> [What you are asked to do] Extend the mailing list post about error-response redirects creating two web log hits, picking up right after its final line.

Mailing List Archive

hmmm...
This might be bad form to complain about this functionality this late in
the game, but conceptually I have a hard time justifying the
two-web-log-hits effect of error response redirects. I.e., when I access
a protected area under a bogus username/password:

fully - asdfsaf [19/Apr/1995:01:03:05 -0700] "GET /Login/ HTTP/1.0" 401 -
fully - asdfsaf [19/Apr/1995:01:03:05 -0700] "GET /401.html" 200 703

The problem is that the second one, when not in the context of the first,
looks like a valid user "asdfsaf" accessed a page under authentication.
I'd have to tell my scripts "no, no, toss out all accesses to 401.html
before doing any user-based analysis".

What do people think?

> [Records provided]
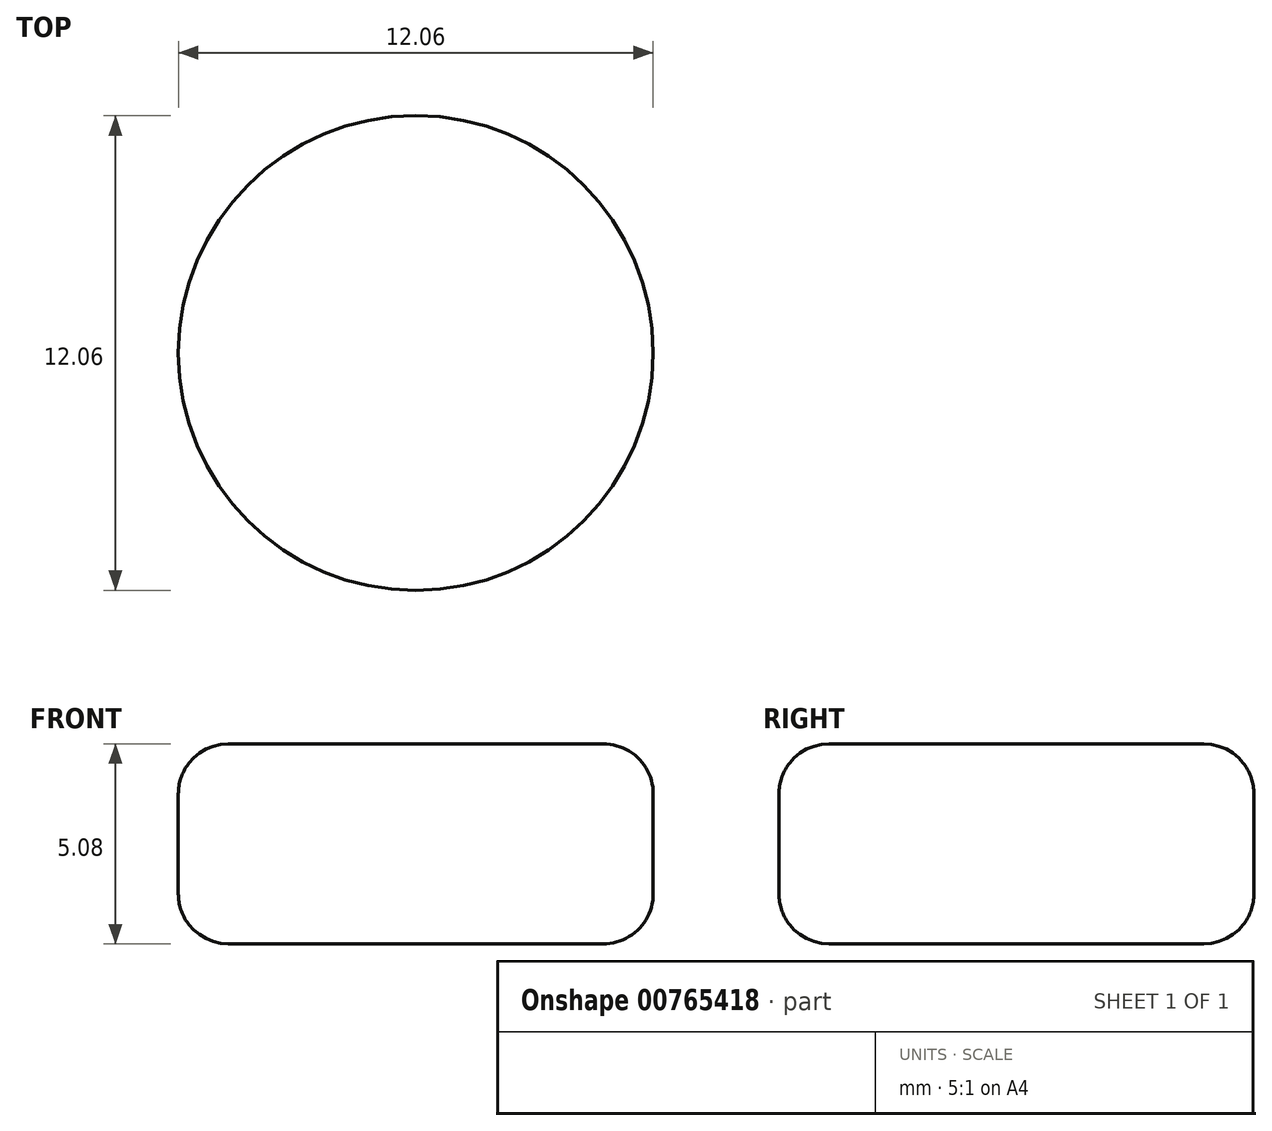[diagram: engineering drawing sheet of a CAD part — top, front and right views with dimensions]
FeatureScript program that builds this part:
annotation { "Feature Type Name" : "Feature", "Feature Type Description" : "" }
export const myFeature = defineFeature(function(context is Context, id is Id, definition is map)
    precondition{}
    {
        {
            var Q0;
            Q0=qCreatedBy(makeId("Top.planeOp"),FACE);
            var sketch = newSketch(context, id + "F0", { "sketchPlane" : qUnion([Q0])});
            skPoint(sketch, "E0", {"position": v(0, 0) * mm});
            skCircle(sketch, "E1", {"center": v(0, 0) * mm, "radius": 6.03 * mm});
            skSolve(sketch);
        }
        {
            var Q0;
            Q0=makeQuery(id+"F0.imprint","IMPRINT",FACE,{"disambiguationData":[TD([[makeQuery(id+"F0.imprint","IMPRINT",EDGE,{"derivedFrom":sQuery(id+"F0.wireOp",EDGE,"E1")}),1.0]])]});
            extrude(context, id + "F1", {"entities" : qUnion([Q0]), "depth" : 5.08 * mm, "offsetDistance" : 25.4 * mm});
        }
        {
            var Q0;
            Q0=makeQuery(id+"F1.opExtrude","CAP_EDGE",EDGE,{"disambiguationData":[OSD([sQuery(id+"F0.wireOp",EDGE,"E1")])],"isStart":false});
            var Q1;
            Q1=makeQuery(id+"F1.opExtrude","CAP_EDGE",EDGE,{"disambiguationData":[OSD([sQuery(id+"F0.wireOp",EDGE,"E1")])],"isStart":true});
            fillet(context, id + "F2", {"entities" : qUnion([Q0, Q1]), "radius" : 1.27 * mm, "tangentPropagation" : true, "allowEdgeOverflow" : false});
        }
    });
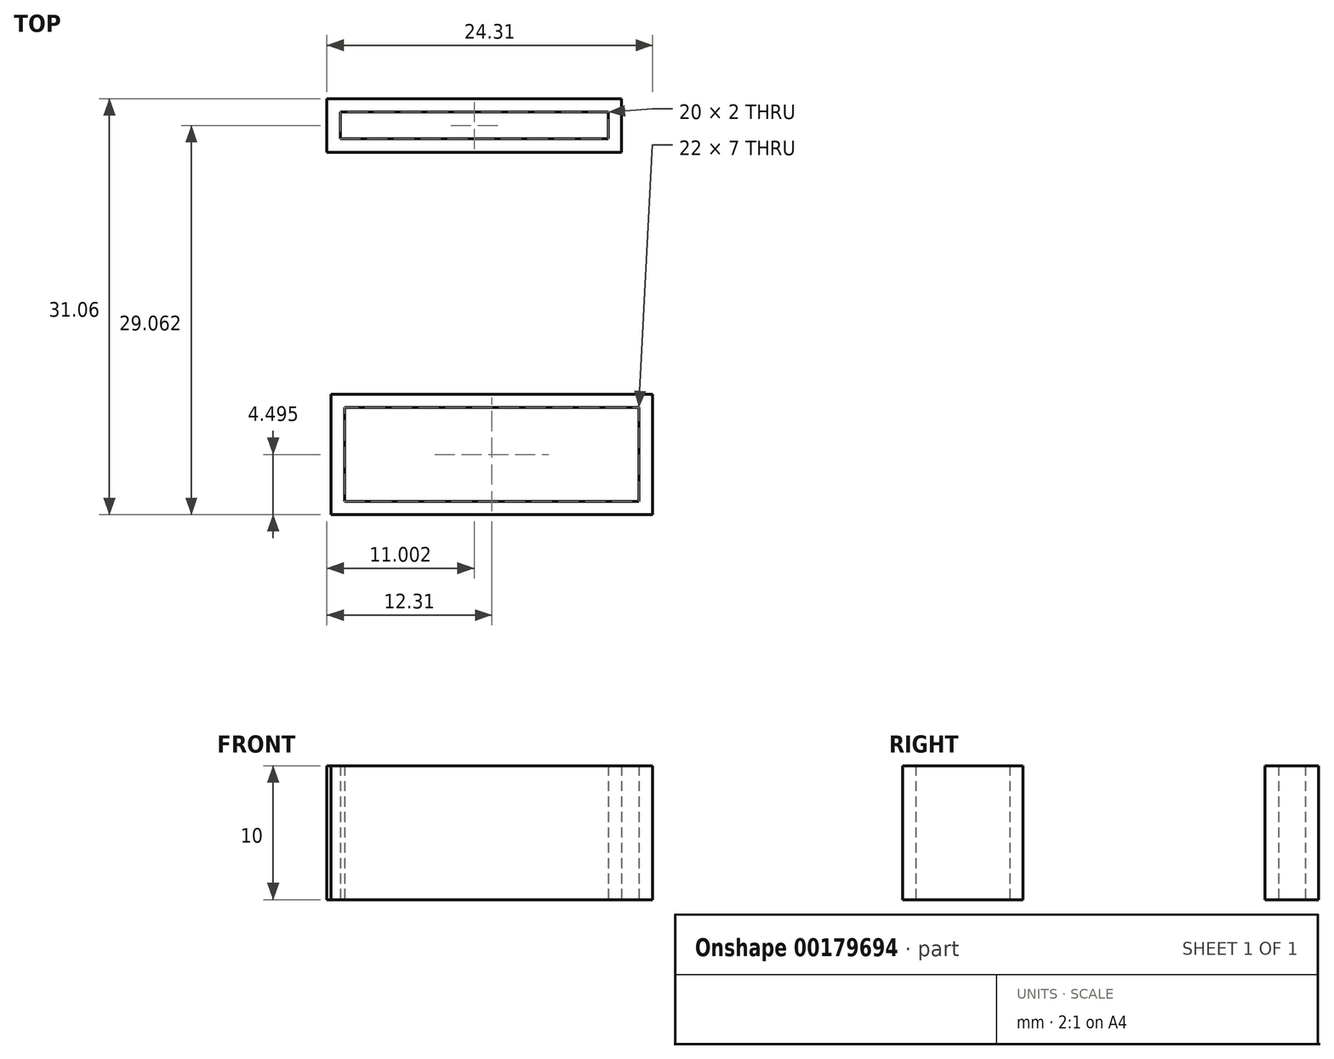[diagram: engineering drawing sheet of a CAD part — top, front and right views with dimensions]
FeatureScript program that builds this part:
annotation { "Feature Type Name" : "Feature", "Feature Type Description" : "" }
export const myFeature = defineFeature(function(context is Context, id is Id, definition is map)
    precondition{}
    {
        {
            var Q0;
            Q0=qCreatedBy(makeId("Top.planeOp"),FACE);
            var sketch = newSketch(context, id + "F0", { "sketchPlane" : qUnion([Q0])});
            skLineSegment(sketch, "E0.bottom", {"start": v(-44.09, 17) * mm, "end": v(-24.09, 17) * mm});
            skLineSegment(sketch, "E0.top", {"start": v(-44.09, 15) * mm, "end": v(-24.09, 15) * mm});
            skLineSegment(sketch, "E0.left", {"start": v(-44.09, 17) * mm, "end": v(-44.09, 15) * mm});
            skLineSegment(sketch, "E0.right", {"start": v(-24.09, 17) * mm, "end": v(-24.09, 15) * mm});
            skLineSegment(sketch, "E1.0", {"start": v(-45.09, 14) * mm, "end": v(-23.09, 14) * mm});
            skLineSegment(sketch, "E1.1", {"start": v(-45.09, 18) * mm, "end": v(-45.09, 14) * mm});
            skLineSegment(sketch, "E1.2", {"start": v(-45.09, 18) * mm, "end": v(-23.09, 18) * mm});
            skLineSegment(sketch, "E1.3", {"start": v(-23.09, 18) * mm, "end": v(-23.09, 14) * mm});
            skLineSegment(sketch, "E2.bottom", {"start": v(-43.78, -5.07) * mm, "end": v(-21.78, -5.07) * mm});
            skLineSegment(sketch, "E2.top", {"start": v(-43.78, -12.07) * mm, "end": v(-21.78, -12.07) * mm});
            skLineSegment(sketch, "E2.left", {"start": v(-43.78, -5.07) * mm, "end": v(-43.78, -12.07) * mm});
            skLineSegment(sketch, "E2.right", {"start": v(-21.78, -5.07) * mm, "end": v(-21.78, -12.07) * mm});
            skLineSegment(sketch, "E3.0", {"start": v(-44.78, -4.07) * mm, "end": v(-20.78, -4.07) * mm});
            skLineSegment(sketch, "E3.1", {"start": v(-44.78, -4.07) * mm, "end": v(-44.78, -13.07) * mm});
            skLineSegment(sketch, "E3.2", {"start": v(-44.78, -13.07) * mm, "end": v(-20.78, -13.07) * mm});
            skLineSegment(sketch, "E3.3", {"start": v(-20.78, -4.07) * mm, "end": v(-20.78, -13.07) * mm});
            skSolve(sketch);
        }
        {
            var Q0;
            Q0=makeQuery(id+"F0.imprint","IMPRINT",FACE,{"disambiguationData":[TD([[makeQuery(id+"F0.imprint","IMPRINT",EDGE,{"derivedFrom":sQuery(id+"F0.wireOp",EDGE,"E0.bottom")}),1.0]])]});
            var Q1;
            Q1=makeQuery(id+"F0.imprint","IMPRINT",FACE,{"disambiguationData":[TD([[makeQuery(id+"F0.imprint","IMPRINT",EDGE,{"derivedFrom":sQuery(id+"F0.wireOp",EDGE,"E2.bottom")}),1.0]])]});
            extrude(context, id + "F1", {"entities" : qUnion([Q0, Q1]), "depth" : 10 * mm, "offsetDistance" : 25 * mm});
        }
    });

> [Result of this task]
Brian

--=-=-=-=-=-=-=-=-=-=-=-=-=-=-=-=-=-=-=-=-=-=-=-=-=-=-=-=-=-=-=-=-=-=-=-=-=--
brian@organic.com brian@hyperreal.com http://www.[hyperreal,organic].com/
Re: hmmm... [ In reply to ]
> This might be bad form to complain about this functionality this late in
> the game, but conceptually I have a hard time justifying the
> two-web-log-hits effect of error response redirects. I.e., when I access
> a protected area under a bogus username/password:
>
> fully - asdfsaf [19/Apr/1995:01:03:05 -0700] "GET /Login/ HTTP/1.0" 401 -
> fully - asdfsaf [19/Apr/1995:01:03:05 -0700] "GET /401.html" 200 703
>
> The problem is that the second one, when not in the context of the first,
> looks like a valid user "asdfsaf" accessed a page under authentication.
> I'd have to tell my scripts "no, no, toss out all accesses to 401.html
> before doing any user-based analysis".
>
> What do people think?

It's more accurate. As others would say - "do your fancy stuff in perl".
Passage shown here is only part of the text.